My reflection… what should an instructor to do?
Most of us believe that group work is an important responsibility for collegiate undergraduates to experience. How to appropriately scaffold the group experience is another matter! Here are some best practices that I will be following in future group assignments.
- Mandate that each group decide on the primary method of communication and submit that choice to me after the first group meeting.
- Discuss the practices of more effective versus less effective groups. But how much hand-holding is needed? Many groups communicated effectively without any attention from me. How much time should I devote to group process in general… shouldn’t I devote my time on group process only to the groups which need my help with communication skills? In the end, I have to let students have the opportunity to get their hands dirty, and then reflect on what worked, and what could have been improved.

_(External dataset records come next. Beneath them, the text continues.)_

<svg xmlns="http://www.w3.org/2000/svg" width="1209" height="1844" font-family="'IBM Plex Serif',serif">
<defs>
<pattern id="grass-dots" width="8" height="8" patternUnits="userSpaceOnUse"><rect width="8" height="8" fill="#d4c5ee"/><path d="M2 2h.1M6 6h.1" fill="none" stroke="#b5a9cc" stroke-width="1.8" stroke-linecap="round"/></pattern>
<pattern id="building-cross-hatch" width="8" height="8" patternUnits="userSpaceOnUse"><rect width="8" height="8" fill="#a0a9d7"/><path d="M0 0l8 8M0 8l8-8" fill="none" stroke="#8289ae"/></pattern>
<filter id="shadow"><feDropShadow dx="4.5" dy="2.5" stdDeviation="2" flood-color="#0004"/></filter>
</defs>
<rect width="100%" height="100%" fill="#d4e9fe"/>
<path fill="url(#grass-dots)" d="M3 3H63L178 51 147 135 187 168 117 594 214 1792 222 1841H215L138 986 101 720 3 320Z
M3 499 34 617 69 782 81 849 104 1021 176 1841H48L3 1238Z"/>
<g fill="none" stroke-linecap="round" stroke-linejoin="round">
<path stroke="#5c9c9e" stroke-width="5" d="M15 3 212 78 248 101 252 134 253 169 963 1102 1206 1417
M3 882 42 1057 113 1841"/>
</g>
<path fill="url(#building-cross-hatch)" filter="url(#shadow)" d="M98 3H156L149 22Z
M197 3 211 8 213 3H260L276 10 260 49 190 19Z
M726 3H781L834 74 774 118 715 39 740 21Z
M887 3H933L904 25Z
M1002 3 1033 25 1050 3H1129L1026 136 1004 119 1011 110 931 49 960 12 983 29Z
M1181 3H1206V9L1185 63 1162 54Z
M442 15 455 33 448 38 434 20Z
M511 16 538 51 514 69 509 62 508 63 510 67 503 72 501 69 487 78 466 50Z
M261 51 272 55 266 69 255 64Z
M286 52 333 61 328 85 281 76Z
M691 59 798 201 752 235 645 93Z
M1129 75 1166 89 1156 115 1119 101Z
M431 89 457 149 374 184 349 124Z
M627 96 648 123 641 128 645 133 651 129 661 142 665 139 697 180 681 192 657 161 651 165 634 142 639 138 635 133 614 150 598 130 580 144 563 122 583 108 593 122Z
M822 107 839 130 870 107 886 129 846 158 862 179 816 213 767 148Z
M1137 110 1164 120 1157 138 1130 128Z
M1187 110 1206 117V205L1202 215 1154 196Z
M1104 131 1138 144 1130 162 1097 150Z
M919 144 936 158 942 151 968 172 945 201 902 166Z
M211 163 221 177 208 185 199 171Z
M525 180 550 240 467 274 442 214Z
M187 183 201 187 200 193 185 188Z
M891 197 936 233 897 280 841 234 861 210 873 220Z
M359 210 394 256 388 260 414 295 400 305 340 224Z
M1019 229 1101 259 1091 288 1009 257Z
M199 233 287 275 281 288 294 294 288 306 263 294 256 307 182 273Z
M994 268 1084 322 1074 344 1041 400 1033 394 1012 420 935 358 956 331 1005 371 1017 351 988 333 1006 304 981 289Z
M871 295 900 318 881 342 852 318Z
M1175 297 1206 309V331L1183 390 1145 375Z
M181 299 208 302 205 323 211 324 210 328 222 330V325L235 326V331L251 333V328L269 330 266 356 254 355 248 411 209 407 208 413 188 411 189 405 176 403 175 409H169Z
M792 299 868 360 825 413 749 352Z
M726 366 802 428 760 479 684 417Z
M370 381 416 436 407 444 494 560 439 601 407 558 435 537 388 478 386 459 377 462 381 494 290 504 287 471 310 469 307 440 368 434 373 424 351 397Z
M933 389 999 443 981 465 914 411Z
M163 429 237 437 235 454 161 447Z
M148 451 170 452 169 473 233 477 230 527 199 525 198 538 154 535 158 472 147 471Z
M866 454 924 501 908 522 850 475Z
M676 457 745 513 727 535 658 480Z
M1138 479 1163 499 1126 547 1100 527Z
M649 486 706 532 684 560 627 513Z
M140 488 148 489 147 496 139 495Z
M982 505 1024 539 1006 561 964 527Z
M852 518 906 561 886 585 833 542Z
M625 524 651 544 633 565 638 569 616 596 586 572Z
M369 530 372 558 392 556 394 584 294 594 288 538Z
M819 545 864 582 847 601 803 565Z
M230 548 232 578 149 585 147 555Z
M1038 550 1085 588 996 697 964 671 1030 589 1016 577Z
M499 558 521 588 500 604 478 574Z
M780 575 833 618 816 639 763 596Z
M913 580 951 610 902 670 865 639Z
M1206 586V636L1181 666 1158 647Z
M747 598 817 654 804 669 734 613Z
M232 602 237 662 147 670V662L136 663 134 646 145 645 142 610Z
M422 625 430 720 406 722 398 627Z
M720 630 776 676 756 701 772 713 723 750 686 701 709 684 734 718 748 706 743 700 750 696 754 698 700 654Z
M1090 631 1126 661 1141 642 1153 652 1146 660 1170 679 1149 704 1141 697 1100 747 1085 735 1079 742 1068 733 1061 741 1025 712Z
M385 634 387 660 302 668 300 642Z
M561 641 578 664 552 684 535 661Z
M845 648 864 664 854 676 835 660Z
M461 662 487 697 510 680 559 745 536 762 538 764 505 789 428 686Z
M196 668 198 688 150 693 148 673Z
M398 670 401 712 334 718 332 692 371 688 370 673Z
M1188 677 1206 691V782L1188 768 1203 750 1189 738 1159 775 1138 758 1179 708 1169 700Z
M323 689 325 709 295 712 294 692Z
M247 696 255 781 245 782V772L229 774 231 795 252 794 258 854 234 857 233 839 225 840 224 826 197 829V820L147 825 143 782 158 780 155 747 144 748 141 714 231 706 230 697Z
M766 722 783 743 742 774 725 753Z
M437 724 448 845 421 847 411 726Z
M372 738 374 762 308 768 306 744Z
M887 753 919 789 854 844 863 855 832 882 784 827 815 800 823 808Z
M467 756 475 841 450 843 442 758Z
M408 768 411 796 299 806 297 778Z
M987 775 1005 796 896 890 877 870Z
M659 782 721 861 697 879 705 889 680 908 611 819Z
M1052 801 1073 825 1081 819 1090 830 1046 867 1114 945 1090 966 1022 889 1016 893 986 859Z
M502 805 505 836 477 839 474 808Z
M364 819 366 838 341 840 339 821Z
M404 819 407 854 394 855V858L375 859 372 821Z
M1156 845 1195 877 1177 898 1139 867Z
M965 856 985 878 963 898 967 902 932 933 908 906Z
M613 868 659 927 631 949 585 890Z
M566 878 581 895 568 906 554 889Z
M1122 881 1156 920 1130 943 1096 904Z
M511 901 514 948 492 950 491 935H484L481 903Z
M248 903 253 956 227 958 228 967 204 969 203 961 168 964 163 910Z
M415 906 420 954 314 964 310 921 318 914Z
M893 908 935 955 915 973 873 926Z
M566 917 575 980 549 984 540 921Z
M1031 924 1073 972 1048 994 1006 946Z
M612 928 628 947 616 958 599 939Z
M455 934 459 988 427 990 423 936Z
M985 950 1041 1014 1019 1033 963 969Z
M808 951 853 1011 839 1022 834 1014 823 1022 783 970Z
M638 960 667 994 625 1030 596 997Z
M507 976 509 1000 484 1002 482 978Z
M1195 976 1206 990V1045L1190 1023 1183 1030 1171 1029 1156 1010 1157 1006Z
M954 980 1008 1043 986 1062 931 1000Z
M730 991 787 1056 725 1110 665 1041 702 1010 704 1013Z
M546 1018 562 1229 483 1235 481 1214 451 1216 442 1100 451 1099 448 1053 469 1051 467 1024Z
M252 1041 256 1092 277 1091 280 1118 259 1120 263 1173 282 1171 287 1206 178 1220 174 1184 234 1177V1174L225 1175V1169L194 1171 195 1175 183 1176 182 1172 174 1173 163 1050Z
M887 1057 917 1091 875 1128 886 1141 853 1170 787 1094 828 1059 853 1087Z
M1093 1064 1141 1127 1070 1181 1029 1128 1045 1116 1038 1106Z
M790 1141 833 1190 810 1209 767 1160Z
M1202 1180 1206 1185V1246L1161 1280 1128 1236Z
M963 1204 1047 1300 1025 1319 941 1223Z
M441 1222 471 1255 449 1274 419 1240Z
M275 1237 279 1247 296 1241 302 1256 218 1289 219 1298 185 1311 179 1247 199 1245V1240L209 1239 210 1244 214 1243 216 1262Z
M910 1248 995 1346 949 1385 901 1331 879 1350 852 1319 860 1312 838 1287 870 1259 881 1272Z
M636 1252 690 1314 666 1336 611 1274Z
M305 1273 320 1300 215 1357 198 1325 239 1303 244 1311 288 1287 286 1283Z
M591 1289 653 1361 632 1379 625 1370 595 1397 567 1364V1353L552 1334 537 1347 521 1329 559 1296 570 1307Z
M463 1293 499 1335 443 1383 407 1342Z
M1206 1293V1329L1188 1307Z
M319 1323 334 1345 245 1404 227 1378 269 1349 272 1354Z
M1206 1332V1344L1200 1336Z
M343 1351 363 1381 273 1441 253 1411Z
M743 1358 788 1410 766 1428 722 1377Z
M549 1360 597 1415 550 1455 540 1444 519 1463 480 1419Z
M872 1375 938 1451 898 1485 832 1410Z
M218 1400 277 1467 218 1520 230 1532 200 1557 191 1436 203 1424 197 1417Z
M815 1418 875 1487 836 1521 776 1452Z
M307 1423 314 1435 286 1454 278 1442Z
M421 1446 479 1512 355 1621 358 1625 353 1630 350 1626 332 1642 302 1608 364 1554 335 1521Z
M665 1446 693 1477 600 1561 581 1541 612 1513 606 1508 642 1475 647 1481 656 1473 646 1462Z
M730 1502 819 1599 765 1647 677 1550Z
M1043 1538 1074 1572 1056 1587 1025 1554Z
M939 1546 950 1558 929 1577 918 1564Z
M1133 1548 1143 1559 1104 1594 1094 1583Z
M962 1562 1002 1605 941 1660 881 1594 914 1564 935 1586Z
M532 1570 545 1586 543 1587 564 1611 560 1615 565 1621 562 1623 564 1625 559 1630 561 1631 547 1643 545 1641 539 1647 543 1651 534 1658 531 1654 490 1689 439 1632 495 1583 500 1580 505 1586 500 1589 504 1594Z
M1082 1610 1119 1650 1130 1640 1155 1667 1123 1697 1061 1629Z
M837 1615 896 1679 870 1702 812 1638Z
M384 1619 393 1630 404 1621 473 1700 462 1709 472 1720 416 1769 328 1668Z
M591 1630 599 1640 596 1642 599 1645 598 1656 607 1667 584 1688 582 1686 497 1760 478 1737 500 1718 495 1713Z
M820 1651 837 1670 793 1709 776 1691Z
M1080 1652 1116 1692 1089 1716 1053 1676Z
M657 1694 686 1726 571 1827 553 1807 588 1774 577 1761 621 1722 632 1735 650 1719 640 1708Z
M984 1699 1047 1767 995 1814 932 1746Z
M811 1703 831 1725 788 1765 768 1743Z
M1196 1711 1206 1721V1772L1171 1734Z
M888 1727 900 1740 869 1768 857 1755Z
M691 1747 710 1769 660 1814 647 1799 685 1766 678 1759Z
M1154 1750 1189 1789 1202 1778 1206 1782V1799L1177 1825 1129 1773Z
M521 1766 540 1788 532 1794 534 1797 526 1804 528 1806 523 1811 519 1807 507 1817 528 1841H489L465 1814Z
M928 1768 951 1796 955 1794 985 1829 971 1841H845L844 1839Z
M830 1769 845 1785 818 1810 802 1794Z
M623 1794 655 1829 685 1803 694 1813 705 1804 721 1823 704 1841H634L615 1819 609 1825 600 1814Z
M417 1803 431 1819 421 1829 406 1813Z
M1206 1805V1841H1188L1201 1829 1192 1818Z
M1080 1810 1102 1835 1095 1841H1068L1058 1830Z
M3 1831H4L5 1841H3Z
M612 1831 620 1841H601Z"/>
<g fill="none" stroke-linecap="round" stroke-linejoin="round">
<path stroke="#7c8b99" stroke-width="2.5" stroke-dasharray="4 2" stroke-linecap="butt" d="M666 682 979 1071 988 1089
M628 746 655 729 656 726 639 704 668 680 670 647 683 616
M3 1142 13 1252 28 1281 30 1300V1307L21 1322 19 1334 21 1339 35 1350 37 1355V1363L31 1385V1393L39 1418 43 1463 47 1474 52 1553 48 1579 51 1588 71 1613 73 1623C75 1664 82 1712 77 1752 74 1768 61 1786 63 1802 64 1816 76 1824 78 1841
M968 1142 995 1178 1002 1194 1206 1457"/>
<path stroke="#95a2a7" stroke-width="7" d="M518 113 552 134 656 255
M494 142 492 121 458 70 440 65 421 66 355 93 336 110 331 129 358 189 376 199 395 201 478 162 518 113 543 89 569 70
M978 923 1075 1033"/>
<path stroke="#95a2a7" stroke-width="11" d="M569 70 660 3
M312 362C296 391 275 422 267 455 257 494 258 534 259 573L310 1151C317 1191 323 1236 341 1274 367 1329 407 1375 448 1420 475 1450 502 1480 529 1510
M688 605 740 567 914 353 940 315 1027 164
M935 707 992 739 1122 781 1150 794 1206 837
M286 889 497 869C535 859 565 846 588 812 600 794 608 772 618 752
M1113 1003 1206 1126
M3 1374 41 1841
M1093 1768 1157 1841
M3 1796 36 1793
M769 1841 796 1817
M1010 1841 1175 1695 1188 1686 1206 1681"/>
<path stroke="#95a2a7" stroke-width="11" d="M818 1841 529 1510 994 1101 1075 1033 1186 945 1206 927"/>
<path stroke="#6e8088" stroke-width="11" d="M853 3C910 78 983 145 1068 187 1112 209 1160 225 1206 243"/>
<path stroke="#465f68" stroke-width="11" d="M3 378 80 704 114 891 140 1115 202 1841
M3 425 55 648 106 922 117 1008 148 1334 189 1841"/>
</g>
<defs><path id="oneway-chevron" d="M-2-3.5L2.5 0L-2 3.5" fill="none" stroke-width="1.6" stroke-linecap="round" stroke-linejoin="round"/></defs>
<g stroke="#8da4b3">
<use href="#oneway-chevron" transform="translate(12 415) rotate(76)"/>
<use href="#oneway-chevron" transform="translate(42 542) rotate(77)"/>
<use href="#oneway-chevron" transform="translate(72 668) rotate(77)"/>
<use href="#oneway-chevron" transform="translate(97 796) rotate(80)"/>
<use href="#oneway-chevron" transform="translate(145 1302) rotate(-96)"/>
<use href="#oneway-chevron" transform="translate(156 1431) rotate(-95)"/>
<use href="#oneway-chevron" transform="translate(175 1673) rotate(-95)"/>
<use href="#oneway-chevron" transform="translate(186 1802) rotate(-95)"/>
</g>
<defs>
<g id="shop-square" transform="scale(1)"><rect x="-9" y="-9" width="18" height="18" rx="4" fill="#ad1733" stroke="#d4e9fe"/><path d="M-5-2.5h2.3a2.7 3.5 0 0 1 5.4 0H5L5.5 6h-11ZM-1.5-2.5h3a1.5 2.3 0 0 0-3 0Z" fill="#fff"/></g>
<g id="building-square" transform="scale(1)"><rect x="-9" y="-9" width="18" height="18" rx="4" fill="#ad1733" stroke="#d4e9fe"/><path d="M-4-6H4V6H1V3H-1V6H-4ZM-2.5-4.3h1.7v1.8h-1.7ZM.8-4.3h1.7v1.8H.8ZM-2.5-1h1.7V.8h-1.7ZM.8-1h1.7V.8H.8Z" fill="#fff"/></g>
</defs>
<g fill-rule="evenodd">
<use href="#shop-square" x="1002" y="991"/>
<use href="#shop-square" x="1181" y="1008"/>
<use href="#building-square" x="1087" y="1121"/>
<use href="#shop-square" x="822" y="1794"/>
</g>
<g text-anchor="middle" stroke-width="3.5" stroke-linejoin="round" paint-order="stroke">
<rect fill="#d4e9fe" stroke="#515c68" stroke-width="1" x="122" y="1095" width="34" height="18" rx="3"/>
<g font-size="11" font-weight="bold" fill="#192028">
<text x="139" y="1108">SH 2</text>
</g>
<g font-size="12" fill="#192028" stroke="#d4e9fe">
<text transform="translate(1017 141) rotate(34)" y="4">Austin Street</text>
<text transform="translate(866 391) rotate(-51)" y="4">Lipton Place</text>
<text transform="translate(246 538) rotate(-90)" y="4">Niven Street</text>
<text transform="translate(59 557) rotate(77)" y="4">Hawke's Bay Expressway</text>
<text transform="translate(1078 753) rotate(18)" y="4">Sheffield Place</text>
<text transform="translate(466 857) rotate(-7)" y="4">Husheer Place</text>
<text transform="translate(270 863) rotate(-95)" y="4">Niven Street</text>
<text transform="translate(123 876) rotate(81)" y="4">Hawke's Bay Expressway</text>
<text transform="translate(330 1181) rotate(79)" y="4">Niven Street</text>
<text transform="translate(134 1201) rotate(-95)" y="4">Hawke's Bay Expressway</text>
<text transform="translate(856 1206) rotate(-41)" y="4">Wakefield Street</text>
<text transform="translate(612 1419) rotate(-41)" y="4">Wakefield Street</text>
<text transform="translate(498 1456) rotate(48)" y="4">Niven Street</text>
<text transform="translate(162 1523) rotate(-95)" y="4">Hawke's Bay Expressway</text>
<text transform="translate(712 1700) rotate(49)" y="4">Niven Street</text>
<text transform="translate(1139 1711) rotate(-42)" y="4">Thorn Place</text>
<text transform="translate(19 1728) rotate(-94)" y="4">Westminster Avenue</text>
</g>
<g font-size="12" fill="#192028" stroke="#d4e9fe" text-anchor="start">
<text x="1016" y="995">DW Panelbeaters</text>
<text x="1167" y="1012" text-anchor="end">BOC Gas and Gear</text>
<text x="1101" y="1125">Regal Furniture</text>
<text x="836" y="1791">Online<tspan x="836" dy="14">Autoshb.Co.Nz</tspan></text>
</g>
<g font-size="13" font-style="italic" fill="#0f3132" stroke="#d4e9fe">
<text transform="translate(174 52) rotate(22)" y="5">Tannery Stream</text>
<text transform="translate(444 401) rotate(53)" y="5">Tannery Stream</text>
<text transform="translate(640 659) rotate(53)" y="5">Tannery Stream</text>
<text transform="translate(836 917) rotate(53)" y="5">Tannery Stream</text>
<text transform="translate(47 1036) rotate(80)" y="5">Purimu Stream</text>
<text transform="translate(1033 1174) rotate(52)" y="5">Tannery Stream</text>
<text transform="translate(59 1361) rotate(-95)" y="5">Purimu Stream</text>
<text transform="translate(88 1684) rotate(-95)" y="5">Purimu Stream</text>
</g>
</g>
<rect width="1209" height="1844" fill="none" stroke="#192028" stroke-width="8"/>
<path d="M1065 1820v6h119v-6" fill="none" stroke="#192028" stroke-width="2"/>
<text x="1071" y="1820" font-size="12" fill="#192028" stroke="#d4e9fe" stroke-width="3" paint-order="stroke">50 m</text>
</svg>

- Dispel some myths about group work in the “real world.” One critique of group work that students make of free-riders who don’t contribute to the group is that in the “real world,” free-riders don’t get to keep their jobs. This point was brought to me by two students after one class, but I had to counter their beliefs. In reality, organizational psychologists make hundreds of millions each year consulting for Fortune 500 companies because they struggle with problems of productivity… even in the United States, where workers are considered to be amongst the most productive in the world. Firing an employee who isn’t pulling their own weight — despite what Donald Trump might make you think — is a rather difficult and arduous process, and typically seen as a last resort for most managers. Perhaps for a generation brought up with the “voted of the island” mentality of Survivor and The Apprentice, the view of the cut-throat world of work has been distorted.

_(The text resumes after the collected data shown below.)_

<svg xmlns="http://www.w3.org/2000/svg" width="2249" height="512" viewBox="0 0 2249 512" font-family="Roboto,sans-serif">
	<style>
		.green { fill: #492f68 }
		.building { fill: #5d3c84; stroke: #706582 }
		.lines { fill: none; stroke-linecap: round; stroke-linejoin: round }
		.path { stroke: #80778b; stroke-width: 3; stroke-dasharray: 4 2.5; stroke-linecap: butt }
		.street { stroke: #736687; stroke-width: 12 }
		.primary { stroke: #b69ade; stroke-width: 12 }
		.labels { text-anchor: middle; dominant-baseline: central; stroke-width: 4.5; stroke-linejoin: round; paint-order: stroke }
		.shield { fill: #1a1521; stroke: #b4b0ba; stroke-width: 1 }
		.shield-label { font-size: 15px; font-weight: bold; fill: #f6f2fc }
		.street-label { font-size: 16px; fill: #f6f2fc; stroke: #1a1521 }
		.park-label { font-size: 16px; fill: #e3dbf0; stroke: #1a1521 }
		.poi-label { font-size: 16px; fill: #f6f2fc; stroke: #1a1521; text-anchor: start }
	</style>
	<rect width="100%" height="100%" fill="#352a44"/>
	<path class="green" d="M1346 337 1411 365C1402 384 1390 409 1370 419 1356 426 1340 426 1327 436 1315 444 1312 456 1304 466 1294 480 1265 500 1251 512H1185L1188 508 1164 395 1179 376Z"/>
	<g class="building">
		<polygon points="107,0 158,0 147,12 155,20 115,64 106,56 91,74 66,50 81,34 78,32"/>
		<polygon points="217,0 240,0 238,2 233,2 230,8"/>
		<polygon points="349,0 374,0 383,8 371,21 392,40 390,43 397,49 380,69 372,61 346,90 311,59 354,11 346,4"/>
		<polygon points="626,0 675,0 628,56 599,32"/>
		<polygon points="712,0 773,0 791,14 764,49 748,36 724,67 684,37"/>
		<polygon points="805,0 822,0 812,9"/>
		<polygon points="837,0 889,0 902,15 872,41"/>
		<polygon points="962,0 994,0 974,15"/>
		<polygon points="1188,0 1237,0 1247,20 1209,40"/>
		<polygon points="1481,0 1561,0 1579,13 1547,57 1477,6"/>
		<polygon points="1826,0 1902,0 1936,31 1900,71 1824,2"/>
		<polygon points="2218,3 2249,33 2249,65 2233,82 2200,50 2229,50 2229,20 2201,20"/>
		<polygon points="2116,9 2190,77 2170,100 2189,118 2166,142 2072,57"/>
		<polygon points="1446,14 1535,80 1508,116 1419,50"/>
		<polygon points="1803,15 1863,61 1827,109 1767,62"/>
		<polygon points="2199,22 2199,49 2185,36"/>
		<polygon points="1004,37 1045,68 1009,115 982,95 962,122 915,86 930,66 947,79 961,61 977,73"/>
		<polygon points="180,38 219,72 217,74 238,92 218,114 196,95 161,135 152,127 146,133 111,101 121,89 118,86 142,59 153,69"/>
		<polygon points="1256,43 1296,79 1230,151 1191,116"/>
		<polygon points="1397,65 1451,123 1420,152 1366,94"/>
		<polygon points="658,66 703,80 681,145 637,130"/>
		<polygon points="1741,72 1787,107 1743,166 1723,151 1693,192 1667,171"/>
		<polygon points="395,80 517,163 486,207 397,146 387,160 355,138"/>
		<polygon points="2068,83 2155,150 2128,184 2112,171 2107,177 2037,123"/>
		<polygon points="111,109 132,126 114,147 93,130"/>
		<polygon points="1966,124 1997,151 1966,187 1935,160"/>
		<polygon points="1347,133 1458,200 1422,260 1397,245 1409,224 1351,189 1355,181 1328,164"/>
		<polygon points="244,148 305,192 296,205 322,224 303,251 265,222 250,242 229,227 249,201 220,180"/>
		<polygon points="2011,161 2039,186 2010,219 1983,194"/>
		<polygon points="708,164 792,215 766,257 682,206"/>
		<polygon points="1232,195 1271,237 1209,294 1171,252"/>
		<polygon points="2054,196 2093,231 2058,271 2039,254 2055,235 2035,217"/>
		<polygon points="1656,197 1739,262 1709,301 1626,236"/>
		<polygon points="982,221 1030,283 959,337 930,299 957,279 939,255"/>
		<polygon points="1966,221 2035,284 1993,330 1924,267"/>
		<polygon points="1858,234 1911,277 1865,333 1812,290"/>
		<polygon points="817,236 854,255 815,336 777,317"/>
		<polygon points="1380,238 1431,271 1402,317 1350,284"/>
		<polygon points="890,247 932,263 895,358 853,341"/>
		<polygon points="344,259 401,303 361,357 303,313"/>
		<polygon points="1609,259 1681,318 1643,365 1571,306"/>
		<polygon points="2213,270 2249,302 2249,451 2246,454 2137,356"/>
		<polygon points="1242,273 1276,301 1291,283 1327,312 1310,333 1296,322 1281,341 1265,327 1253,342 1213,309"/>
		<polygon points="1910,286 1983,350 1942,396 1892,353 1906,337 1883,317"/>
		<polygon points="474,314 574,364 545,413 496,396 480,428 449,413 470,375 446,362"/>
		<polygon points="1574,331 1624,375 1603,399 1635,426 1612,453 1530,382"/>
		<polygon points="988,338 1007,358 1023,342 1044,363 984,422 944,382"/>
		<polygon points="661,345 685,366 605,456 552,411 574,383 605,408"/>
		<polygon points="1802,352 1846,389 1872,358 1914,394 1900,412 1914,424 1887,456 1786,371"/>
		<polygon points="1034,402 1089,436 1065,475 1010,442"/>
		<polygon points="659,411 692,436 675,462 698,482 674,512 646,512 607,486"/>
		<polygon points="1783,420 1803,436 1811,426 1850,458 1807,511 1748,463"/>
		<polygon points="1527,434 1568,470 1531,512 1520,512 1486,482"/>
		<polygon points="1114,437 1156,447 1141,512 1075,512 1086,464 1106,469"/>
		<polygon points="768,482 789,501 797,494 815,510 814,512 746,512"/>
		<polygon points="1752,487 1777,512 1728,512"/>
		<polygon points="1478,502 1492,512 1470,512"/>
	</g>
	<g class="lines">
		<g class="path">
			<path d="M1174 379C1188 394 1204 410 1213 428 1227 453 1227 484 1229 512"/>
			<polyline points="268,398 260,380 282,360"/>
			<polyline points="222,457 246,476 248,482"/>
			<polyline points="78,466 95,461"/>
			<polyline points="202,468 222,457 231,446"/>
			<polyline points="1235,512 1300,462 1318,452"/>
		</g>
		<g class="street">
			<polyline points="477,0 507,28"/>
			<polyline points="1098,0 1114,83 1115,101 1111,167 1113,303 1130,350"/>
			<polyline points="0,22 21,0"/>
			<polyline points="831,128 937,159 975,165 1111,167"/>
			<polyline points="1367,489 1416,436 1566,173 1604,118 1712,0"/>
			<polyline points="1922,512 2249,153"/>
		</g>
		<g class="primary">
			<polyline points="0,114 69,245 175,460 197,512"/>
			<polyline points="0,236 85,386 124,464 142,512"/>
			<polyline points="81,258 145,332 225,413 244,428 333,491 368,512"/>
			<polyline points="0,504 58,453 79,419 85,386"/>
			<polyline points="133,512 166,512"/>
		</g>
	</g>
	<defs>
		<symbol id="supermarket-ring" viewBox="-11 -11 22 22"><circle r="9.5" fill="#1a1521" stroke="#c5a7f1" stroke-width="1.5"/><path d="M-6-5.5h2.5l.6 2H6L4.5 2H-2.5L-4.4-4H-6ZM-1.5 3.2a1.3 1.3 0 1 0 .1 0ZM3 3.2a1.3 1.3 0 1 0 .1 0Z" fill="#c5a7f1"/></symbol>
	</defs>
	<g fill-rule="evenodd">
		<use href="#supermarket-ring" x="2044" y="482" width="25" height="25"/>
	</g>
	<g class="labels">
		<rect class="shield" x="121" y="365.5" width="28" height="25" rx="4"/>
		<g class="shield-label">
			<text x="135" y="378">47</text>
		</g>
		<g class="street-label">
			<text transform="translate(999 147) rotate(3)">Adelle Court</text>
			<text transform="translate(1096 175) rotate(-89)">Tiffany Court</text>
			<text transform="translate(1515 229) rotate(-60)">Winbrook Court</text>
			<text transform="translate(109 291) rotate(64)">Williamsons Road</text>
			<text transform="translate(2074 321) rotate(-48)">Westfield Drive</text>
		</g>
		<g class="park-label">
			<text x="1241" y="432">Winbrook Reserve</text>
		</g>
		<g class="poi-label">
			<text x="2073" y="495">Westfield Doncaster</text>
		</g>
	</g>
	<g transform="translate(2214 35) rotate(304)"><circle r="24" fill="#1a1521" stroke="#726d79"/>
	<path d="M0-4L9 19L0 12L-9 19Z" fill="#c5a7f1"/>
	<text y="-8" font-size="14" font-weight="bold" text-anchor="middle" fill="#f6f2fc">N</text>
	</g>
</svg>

One remaining issue… how to handle individual accountability
Peer evaluation was 20 percent of the grade for this assignment. In most cases, students received full points. Only in cases where group members unanimously indicated that a student had not pulled his/her weight was this score reduced. Some research has indicated that group tasks with a “hybrid reward system” will lead to better outcomes (more time on task, more equal contribution from all members, etc.). A hybrid reward system includes an evaluation of the team’s work (the grade for the project) and an evaluation for each individual’s contribution. In my case, it is tough to say that the hybrid reward system insured the high quality of group work. In some instances, I would speculate that a few highly motivated students grew tired of working with free-riders, and decided that they would cut this student out of the loop, do the work this student was supposed to contribute, and then give this student a poor individual evaluation.
I will continue to advocate that the best way to get strong group participation is to design a meaningful and clear group project from the ground-up. Meaningful work that can be delegated helps students to organize. One thing I will implement will be forced checkpoints where I can check not only the product (the paper, as it evolves) but also the group process (what issues, such as communication, need to be addressed?). While my experience with this assignment hit a few significant road-bumps, ultimately, it reinforced my belief that students can effectively work in groups when they delegate and communicate, and that having the opportunity for such assignments is an essential feature of undergraduate education.